I.6. Aeronautics Rocket fuels From early test rockets first launched in the 1920s to communication satellites of the 1950s, to the reusable Space Shuttle of the 1980s, the human expansion into space is an amazing engineering feat. Successful space travel depends on rockets possessing high thrust- velocity to overcome the gravitational force of the Earth. The first rocket was launched in 1926 using a liquid fuel of gasoline and liquid oxygen oxidizer. Subsequently, different fuels and oxidizers have been used in either solid or liquid form. The Space Shuttle uses liquid hydrogen as the fuel, but the launch engines use solid fuel of aluminum and ammonium perchlorate as the oxidizer/binder.

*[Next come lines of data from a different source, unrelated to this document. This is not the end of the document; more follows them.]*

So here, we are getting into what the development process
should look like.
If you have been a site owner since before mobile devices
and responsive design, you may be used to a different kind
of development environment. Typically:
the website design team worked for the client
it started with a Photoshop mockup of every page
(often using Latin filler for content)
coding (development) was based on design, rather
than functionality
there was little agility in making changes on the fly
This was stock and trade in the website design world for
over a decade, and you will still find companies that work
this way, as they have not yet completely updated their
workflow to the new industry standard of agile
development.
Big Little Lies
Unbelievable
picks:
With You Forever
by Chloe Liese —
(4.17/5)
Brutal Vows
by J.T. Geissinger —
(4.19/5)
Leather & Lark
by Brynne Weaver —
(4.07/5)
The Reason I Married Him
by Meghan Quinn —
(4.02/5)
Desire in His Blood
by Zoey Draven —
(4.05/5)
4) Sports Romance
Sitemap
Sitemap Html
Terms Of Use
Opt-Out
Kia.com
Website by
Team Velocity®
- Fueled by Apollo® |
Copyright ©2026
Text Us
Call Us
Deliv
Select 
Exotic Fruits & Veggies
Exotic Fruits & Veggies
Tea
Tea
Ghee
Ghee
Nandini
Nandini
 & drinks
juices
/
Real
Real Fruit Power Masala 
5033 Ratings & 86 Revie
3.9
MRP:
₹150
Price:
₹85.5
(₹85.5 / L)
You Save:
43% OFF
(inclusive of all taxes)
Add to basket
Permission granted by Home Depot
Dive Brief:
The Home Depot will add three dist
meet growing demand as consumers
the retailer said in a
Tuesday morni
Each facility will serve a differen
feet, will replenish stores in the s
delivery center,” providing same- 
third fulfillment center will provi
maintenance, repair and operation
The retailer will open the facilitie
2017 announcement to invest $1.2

I.6. Aeronautics Construction materials for aircraft and rockets As aircraft design evolved from wood and fabric to sophisticated engineered materials, chemical technology has provided materials that met design requirements. Metal alloys using aluminum and titanium were developed to provide strength, light weight, high-temperature stability, and corrosion resistance for aircraft. Rockets have special material requirements because of the extreme conditions under which they operate. One example is the special tile in strategic locations that protects the space shuttle (1980s) from high temperatures on reentry. After an exotic zirconium composite material was tried, the final tile design used silica fibers derived from common sand.